__Instructions to follow__:
Line by line, transcribe all of the entries exactly.

--*--

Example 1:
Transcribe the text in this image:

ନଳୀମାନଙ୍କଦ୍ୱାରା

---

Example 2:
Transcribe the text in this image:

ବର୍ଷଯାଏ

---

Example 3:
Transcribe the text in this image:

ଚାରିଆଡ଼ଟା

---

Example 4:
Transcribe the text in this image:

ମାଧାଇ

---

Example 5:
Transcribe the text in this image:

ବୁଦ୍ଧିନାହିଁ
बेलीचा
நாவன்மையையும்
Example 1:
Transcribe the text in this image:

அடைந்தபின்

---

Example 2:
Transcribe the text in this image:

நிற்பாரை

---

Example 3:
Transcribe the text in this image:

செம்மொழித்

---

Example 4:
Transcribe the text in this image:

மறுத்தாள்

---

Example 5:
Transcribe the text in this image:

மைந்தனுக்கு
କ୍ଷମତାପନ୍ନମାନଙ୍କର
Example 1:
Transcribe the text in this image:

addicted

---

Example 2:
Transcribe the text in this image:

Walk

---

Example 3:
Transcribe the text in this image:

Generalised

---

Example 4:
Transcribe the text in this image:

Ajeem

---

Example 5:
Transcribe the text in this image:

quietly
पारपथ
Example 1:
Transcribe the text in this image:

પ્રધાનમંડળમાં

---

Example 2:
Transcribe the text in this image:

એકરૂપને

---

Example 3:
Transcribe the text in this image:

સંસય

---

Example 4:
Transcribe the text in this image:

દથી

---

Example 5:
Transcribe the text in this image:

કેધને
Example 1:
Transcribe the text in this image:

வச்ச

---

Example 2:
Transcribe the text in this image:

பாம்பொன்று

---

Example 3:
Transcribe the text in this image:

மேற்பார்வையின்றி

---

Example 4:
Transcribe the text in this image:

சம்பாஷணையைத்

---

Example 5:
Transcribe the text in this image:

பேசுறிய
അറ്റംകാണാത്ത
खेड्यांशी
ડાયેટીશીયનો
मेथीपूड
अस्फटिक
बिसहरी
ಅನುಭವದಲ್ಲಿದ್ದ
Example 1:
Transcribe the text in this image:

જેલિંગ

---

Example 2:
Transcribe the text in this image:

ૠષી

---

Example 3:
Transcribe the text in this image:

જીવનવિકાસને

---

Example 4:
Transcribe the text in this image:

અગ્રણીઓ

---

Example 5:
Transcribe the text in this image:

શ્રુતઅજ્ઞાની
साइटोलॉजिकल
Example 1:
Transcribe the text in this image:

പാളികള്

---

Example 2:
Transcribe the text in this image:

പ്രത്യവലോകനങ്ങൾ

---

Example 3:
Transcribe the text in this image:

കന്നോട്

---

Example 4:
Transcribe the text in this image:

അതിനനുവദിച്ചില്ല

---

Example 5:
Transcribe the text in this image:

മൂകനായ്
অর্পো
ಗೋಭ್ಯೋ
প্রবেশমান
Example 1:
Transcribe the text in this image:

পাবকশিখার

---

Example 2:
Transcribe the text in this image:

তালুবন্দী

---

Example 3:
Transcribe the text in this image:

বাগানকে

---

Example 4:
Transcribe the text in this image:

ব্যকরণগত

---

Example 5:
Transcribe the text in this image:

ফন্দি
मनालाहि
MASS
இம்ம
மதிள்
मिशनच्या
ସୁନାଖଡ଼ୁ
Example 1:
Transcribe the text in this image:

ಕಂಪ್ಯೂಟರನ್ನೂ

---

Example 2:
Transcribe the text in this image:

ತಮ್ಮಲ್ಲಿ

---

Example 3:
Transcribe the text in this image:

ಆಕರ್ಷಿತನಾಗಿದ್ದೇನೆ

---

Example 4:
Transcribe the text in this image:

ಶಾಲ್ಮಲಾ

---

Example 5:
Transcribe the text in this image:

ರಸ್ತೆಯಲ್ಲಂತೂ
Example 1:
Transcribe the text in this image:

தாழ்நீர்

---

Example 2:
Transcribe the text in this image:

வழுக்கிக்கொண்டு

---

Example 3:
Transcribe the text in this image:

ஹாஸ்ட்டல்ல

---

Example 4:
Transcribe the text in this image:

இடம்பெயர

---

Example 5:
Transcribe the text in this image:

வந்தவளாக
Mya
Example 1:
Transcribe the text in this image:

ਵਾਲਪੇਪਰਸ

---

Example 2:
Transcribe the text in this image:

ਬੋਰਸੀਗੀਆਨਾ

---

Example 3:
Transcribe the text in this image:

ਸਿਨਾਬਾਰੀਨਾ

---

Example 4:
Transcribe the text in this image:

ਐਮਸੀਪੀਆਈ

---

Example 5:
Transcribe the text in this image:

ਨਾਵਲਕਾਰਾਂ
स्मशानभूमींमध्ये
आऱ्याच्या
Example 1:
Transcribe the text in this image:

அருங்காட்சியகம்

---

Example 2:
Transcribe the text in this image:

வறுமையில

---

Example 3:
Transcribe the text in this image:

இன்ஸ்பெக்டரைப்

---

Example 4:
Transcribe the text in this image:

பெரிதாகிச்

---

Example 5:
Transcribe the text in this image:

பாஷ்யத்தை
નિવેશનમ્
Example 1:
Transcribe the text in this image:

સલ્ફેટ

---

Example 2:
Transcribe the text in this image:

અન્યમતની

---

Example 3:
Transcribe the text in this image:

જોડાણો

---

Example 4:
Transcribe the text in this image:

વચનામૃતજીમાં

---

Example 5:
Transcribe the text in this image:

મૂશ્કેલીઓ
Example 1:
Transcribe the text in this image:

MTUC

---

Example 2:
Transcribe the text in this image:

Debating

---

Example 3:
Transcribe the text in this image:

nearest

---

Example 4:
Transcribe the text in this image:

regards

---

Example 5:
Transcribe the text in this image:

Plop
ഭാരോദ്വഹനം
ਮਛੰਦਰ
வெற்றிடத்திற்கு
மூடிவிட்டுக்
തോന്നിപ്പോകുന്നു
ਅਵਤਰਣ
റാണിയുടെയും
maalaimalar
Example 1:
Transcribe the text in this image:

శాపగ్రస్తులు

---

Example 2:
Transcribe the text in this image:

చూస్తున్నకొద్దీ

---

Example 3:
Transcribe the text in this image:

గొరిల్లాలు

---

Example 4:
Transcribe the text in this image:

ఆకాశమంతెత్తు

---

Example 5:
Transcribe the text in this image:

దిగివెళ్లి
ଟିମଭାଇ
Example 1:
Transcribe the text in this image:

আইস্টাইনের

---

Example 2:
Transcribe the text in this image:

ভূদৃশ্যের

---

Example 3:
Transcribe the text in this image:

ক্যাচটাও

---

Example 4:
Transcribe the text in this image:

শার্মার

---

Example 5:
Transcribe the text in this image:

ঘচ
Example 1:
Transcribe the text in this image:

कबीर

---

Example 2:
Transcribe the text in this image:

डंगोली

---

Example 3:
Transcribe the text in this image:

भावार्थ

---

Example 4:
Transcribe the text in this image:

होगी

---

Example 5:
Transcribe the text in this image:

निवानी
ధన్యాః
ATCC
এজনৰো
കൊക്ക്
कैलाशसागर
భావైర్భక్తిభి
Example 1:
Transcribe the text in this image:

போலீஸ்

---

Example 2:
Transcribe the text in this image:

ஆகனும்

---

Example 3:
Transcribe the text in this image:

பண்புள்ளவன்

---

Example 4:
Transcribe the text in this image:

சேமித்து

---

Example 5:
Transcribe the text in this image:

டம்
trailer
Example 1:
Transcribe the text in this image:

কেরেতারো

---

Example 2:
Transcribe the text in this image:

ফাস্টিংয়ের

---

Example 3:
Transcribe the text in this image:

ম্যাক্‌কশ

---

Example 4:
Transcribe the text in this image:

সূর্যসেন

--*--

__Expected output__:
Example 1:
Transcribe the text in this image:

ନଳୀମାନଙ୍କଦ୍ୱାରା

---

Example 2:
Transcribe the text in this image:

ବର୍ଷଯାଏ

---

Example 3:
Transcribe the text in this image:

ଚାରିଆଡ଼ଟା

---

Example 4:
Transcribe the text in this image:

ମାଧାଇ

---

Example 5:
Transcribe the text in this image:

ବୁଦ୍ଧିନାହିଁ
बेलीचा
நாவன்மையையும்
Example 1:
Transcribe the text in this image:

அடைந்தபின்

---

Example 2:
Transcribe the text in this image:

நிற்பாரை

---

Example 3:
Transcribe the text in this image:

செம்மொழித்

---

Example 4:
Transcribe the text in this image:

மறுத்தாள்

---

Example 5:
Transcribe the text in this image:

மைந்தனுக்கு
କ୍ଷମତାପନ୍ନମାନଙ୍କର
Example 1:
Transcribe the text in this image:

addicted

---

Example 2:
Transcribe the text in this image:

Walk

---

Example 3:
Transcribe the text in this image:

Generalised

---

Example 4:
Transcribe the text in this image:

Ajeem

---

Example 5:
Transcribe the text in this image:

quietly
पारपथ
Example 1:
Transcribe the text in this image:

પ્રધાનમંડળમાં

---

Example 2:
Transcribe the text in this image:

એકરૂપને

---

Example 3:
Transcribe the text in this image:

સંસય

---

Example 4:
Transcribe the text in this image:

દથી

---

Example 5:
Transcribe the text in this image:

કેધને
Example 1:
Transcribe the text in this image:

வச்ச

---

Example 2:
Transcribe the text in this image:

பாம்பொன்று

---

Example 3:
Transcribe the text in this image:

மேற்பார்வையின்றி

---

Example 4:
Transcribe the text in this image:

சம்பாஷணையைத்

---

Example 5:
Transcribe the text in this image:

பேசுறிய
അറ്റംകാണാത്ത
खेड्यांशी
ડાયેટીશીયનો
मेथीपूड
अस्फटिक
बिसहरी
ಅನುಭವದಲ್ಲಿದ್ದ
Example 1:
Transcribe the text in this image:

જેલિંગ

---

Example 2:
Transcribe the text in this image:

ૠષી

---

Example 3:
Transcribe the text in this image:

જીવનવિકાસને

---

Example 4:
Transcribe the text in this image:

અગ્રણીઓ

---

Example 5:
Transcribe the text in this image:

શ્રુતઅજ્ઞાની
साइटोलॉजिकल
Example 1:
Transcribe the text in this image:

പാളികള്

---

Example 2:
Transcribe the text in this image:

പ്രത്യവലോകനങ്ങൾ

---

Example 3:
Transcribe the text in this image:

കന്നോട്

---

Example 4:
Transcribe the text in this image:

അതിനനുവദിച്ചില്ല

---

Example 5:
Transcribe the text in this image:

മൂകനായ്
অর্পো
ಗೋಭ್ಯೋ
প্রবেশমান
Example 1:
Transcribe the text in this image:

পাবকশিখার

---

Example 2:
Transcribe the text in this image:

তালুবন্দী

---

Example 3:
Transcribe the text in this image:

বাগানকে

---

Example 4:
Transcribe the text in this image:

ব্যকরণগত

---

Example 5:
Transcribe the text in this image:

ফন্দি
मनालाहि
MASS
இம்ம
மதிள்
मिशनच्या
ସୁନାଖଡ଼ୁ
Example 1:
Transcribe the text in this image:

ಕಂಪ್ಯೂಟರನ್ನೂ

---

Example 2:
Transcribe the text in this image:

ತಮ್ಮಲ್ಲಿ

---

Example 3:
Transcribe the text in this image:

ಆಕರ್ಷಿತನಾಗಿದ್ದೇನೆ

---

Example 4:
Transcribe the text in this image:

ಶಾಲ್ಮಲಾ

---

Example 5:
Transcribe the text in this image:

ರಸ್ತೆಯಲ್ಲಂತೂ
Example 1:
Transcribe the text in this image:

தாழ்நீர்

---

Example 2:
Transcribe the text in this image:

வழுக்கிக்கொண்டு

---

Example 3:
Transcribe the text in this image:

ஹாஸ்ட்டல்ல

---

Example 4:
Transcribe the text in this image:

இடம்பெயர

---

Example 5:
Transcribe the text in this image:

வந்தவளாக
Mya
Example 1:
Transcribe the text in this image:

ਵਾਲਪੇਪਰਸ

---

Example 2:
Transcribe the text in this image:

ਬੋਰਸੀਗੀਆਨਾ

---

Example 3:
Transcribe the text in this image:

ਸਿਨਾਬਾਰੀਨਾ

---

Example 4:
Transcribe the text in this image:

ਐਮਸੀਪੀਆਈ

---

Example 5:
Transcribe the text in this image:

ਨਾਵਲਕਾਰਾਂ
स्मशानभूमींमध्ये
आऱ्याच्या
Example 1:
Transcribe the text in this image:

அருங்காட்சியகம்

---

Example 2:
Transcribe the text in this image:

வறுமையில

---

Example 3:
Transcribe the text in this image:

இன்ஸ்பெக்டரைப்

---

Example 4:
Transcribe the text in this image:

பெரிதாகிச்

---

Example 5:
Transcribe the text in this image:

பாஷ்யத்தை
નિવેશનમ્
Example 1:
Transcribe the text in this image:

સલ્ફેટ

---

Example 2:
Transcribe the text in this image:

અન્યમતની

---

Example 3:
Transcribe the text in this image:

જોડાણો

---

Example 4:
Transcribe the text in this image:

વચનામૃતજીમાં

---

Example 5:
Transcribe the text in this image:

મૂશ્કેલીઓ
Example 1:
Transcribe the text in this image:

MTUC

---

Example 2:
Transcribe the text in this image:

Debating

---

Example 3:
Transcribe the text in this image:

nearest

---

Example 4:
Transcribe the text in this image:

regards

---

Example 5:
Transcribe the text in this image:

Plop
ഭാരോദ്വഹനം
ਮਛੰਦਰ
வெற்றிடத்திற்கு
மூடிவிட்டுக்
തോന്നിപ്പോകുന്നു
ਅਵਤਰਣ
റാണിയുടെയും
maalaimalar
Example 1:
Transcribe the text in this image:

శాపగ్రస్తులు

---

Example 2:
Transcribe the text in this image:

చూస్తున్నకొద్దీ

---

Example 3:
Transcribe the text in this image:

గొరిల్లాలు

---

Example 4:
Transcribe the text in this image:

ఆకాశమంతెత్తు

---

Example 5:
Transcribe the text in this image:

దిగివెళ్లి
ଟିମଭାଇ
Example 1:
Transcribe the text in this image:

আইস্টাইনের

---

Example 2:
Transcribe the text in this image:

ভূদৃশ্যের

---

Example 3:
Transcribe the text in this image:

ক্যাচটাও

---

Example 4:
Transcribe the text in this image:

শার্মার

---

Example 5:
Transcribe the text in this image:

ঘচ
Example 1:
Transcribe the text in this image:

कबीर

---

Example 2:
Transcribe the text in this image:

डंगोली

---

Example 3:
Transcribe the text in this image:

भावार्थ

---

Example 4:
Transcribe the text in this image:

होगी

---

Example 5:
Transcribe the text in this image:

निवानी
ధన్యాః
ATCC
এজনৰো
കൊക്ക്
कैलाशसागर
భావైర్భక్తిభి
Example 1:
Transcribe the text in this image:

போலீஸ்

---

Example 2:
Transcribe the text in this image:

ஆகனும்

---

Example 3:
Transcribe the text in this image:

பண்புள்ளவன்

---

Example 4:
Transcribe the text in this image:

சேமித்து

---

Example 5:
Transcribe the text in this image:

டம்
trailer
Example 1:
Transcribe the text in this image:

কেরেতারো

---

Example 2:
Transcribe the text in this image:

ফাস্টিংয়ের

---

Example 3:
Transcribe the text in this image:

ম্যাক্‌কশ

---

Example 4:
Transcribe the text in this image:

সূর্যসেন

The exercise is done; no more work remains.